WHAT THIS TASK INVOLVES:
Retype the records below exactly as they appear.

---- ENTRIES

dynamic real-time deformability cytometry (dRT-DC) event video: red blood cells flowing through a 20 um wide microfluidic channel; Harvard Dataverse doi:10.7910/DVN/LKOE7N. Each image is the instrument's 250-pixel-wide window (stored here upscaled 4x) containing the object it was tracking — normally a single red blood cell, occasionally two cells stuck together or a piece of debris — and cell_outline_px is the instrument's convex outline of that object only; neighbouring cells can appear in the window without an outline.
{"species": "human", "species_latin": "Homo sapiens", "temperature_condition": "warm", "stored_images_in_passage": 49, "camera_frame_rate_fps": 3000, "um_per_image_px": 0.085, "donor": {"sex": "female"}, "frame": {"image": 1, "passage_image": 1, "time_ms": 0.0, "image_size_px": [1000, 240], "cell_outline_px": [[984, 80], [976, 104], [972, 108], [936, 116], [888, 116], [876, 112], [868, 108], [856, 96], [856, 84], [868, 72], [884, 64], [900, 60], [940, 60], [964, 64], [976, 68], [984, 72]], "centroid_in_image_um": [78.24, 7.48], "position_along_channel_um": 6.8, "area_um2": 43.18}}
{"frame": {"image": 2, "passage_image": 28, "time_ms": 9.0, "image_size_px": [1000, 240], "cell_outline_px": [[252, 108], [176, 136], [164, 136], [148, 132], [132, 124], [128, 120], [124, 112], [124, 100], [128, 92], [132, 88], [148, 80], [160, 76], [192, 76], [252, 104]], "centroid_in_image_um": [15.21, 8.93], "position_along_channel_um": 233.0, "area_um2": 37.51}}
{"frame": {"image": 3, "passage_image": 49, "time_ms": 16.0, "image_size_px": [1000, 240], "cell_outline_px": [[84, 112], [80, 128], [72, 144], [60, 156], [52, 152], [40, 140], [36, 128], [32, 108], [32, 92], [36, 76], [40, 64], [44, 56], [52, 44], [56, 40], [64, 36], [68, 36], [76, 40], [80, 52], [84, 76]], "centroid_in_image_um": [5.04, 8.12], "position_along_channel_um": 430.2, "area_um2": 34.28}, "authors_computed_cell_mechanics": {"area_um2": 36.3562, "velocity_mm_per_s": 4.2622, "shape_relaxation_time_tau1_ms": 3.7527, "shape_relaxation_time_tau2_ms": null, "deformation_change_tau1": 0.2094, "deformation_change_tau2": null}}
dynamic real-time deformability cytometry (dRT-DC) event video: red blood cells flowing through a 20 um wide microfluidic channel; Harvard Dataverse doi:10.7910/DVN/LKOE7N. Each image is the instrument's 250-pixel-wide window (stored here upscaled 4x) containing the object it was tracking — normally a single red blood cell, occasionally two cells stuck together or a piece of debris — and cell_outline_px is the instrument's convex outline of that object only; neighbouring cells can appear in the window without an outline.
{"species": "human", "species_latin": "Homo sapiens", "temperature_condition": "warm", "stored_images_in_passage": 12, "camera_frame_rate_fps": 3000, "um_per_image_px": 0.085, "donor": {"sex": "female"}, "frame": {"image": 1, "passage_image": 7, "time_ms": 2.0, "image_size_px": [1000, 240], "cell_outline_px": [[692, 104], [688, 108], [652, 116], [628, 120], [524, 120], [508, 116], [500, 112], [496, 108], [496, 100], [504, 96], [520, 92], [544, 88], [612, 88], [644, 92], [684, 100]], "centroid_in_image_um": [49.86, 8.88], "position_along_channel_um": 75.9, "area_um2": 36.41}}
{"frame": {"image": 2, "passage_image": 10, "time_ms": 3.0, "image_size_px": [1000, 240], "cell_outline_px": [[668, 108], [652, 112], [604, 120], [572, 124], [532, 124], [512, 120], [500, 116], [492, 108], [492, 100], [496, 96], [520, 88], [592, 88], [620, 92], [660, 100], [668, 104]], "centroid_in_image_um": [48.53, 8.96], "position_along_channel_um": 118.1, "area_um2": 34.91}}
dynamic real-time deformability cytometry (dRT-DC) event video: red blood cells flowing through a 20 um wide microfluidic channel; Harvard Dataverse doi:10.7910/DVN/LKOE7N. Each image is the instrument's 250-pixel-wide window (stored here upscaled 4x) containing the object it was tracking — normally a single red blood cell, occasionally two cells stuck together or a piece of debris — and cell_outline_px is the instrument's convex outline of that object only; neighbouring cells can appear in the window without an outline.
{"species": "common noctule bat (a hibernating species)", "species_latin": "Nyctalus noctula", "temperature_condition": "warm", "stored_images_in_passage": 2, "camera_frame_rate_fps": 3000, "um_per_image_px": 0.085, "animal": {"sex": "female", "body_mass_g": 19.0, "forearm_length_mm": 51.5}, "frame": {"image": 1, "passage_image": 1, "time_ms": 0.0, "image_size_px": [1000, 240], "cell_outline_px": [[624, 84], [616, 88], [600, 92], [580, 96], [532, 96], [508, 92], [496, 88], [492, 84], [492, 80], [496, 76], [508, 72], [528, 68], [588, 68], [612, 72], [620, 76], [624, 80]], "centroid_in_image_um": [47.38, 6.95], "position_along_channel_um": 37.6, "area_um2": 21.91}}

--------

RESULT BELOW:
dynamic real-time deformability cytometry (dRT-DC) event video: red blood cells flowing through a 20 um wide microfluidic channel; Harvard Dataverse doi:10.7910/DVN/LKOE7N. Each image is the instrument's 250-pixel-wide window (stored here upscaled 4x) containing the object it was tracking — normally a single red blood cell, occasionally two cells stuck together or a piece of debris — and cell_outline_px is the instrument's convex outline of that object only; neighbouring cells can appear in the window without an outline.
{"species": "human", "species_latin": "Homo sapiens", "temperature_condition": "warm", "stored_images_in_passage": 49, "camera_frame_rate_fps": 3000, "um_per_image_px": 0.085, "donor": {"sex": "female"}, "frame": {"image": 1, "passage_image": 1, "time_ms": 0.0, "image_size_px": [1000, 240], "cell_outline_px": [[984, 80], [976, 104], [972, 108], [936, 116], [888, 116], [876, 112], [868, 108], [856, 96], [856, 84], [868, 72], [884, 64], [900, 60], [940, 60], [964, 64], [976, 68], [984, 72]], "centroid_in_image_um": [78.24, 7.48], "position_along_channel_um": 6.8, "area_um2": 43.18}}
{"frame": {"image": 2, "passage_image": 28, "time_ms": 9.0, "image_size_px": [1000, 240], "cell_outline_px": [[252, 108], [176, 136], [164, 136], [148, 132], [132, 124], [128, 120], [124, 112], [124, 100], [128, 92], [132, 88], [148, 80], [160, 76], [192, 76], [252, 104]], "centroid_in_image_um": [15.21, 8.93], "position_along_channel_um": 233.0, "area_um2": 37.51}}
{"frame": {"image": 3, "passage_image": 49, "time_ms": 16.0, "image_size_px": [1000, 240], "cell_outline_px": [[84, 112], [80, 128], [72, 144], [60, 156], [52, 152], [40, 140], [36, 128], [32, 108], [32, 92], [36, 76], [40, 64], [44, 56], [52, 44], [56, 40], [64, 36], [68, 36], [76, 40], [80, 52], [84, 76]], "centroid_in_image_um": [5.04, 8.12], "position_along_channel_um": 430.2, "area_um2": 34.28}, "authors_computed_cell_mechanics": {"area_um2": 36.3562, "velocity_mm_per_s": 4.2622, "shape_relaxation_time_tau1_ms": 3.7527, "shape_relaxation_time_tau2_ms": null, "deformation_change_tau1": 0.2094, "deformation_change_tau2": null}}
dynamic real-time deformability cytometry (dRT-DC) event video: red blood cells flowing through a 20 um wide microfluidic channel; Harvard Dataverse doi:10.7910/DVN/LKOE7N. Each image is the instrument's 250-pixel-wide window (stored here upscaled 4x) containing the object it was tracking — normally a single red blood cell, occasionally two cells stuck together or a piece of debris — and cell_outline_px is the instrument's convex outline of that object only; neighbouring cells can appear in the window without an outline.
{"species": "human", "species_latin": "Homo sapiens", "temperature_condition": "warm", "stored_images_in_passage": 12, "camera_frame_rate_fps": 3000, "um_per_image_px": 0.085, "donor": {"sex": "female"}, "frame": {"image": 1, "passage_image": 7, "time_ms": 2.0, "image_size_px": [1000, 240], "cell_outline_px": [[692, 104], [688, 108], [652, 116], [628, 120], [524, 120], [508, 116], [500, 112], [496, 108], [496, 100], [504, 96], [520, 92], [544, 88], [612, 88], [644, 92], [684, 100]], "centroid_in_image_um": [49.86, 8.88], "position_along_channel_um": 75.9, "area_um2": 36.41}}
{"frame": {"image": 2, "passage_image": 10, "time_ms": 3.0, "image_size_px": [1000, 240], "cell_outline_px": [[668, 108], [652, 112], [604, 120], [572, 124], [532, 124], [512, 120], [500, 116], [492, 108], [492, 100], [496, 96], [520, 88], [592, 88], [620, 92], [660, 100], [668, 104]], "centroid_in_image_um": [48.53, 8.96], "position_along_channel_um": 118.1, "area_um2": 34.91}}
dynamic real-time deformability cytometry (dRT-DC) event video: red blood cells flowing through a 20 um wide microfluidic channel; Harvard Dataverse doi:10.7910/DVN/LKOE7N. Each image is the instrument's 250-pixel-wide window (stored here upscaled 4x) containing the object it was tracking — normally a single red blood cell, occasionally two cells stuck together or a piece of debris — and cell_outline_px is the instrument's convex outline of that object only; neighbouring cells can appear in the window without an outline.
{"species": "common noctule bat (a hibernating species)", "species_latin": "Nyctalus noctula", "temperature_condition": "warm", "stored_images_in_passage": 2, "camera_frame_rate_fps": 3000, "um_per_image_px": 0.085, "animal": {"sex": "female", "body_mass_g": 19.0, "forearm_length_mm": 51.5}, "frame": {"image": 1, "passage_image": 1, "time_ms": 0.0, "image_size_px": [1000, 240], "cell_outline_px": [[624, 84], [616, 88], [600, 92], [580, 96], [532, 96], [508, 92], [496, 88], [492, 84], [492, 80], [496, 76], [508, 72], [528, 68], [588, 68], [612, 72], [620, 76], [624, 80]], "centroid_in_image_um": [47.38, 6.95], "position_along_channel_um": 37.6, "area_um2": 21.91}}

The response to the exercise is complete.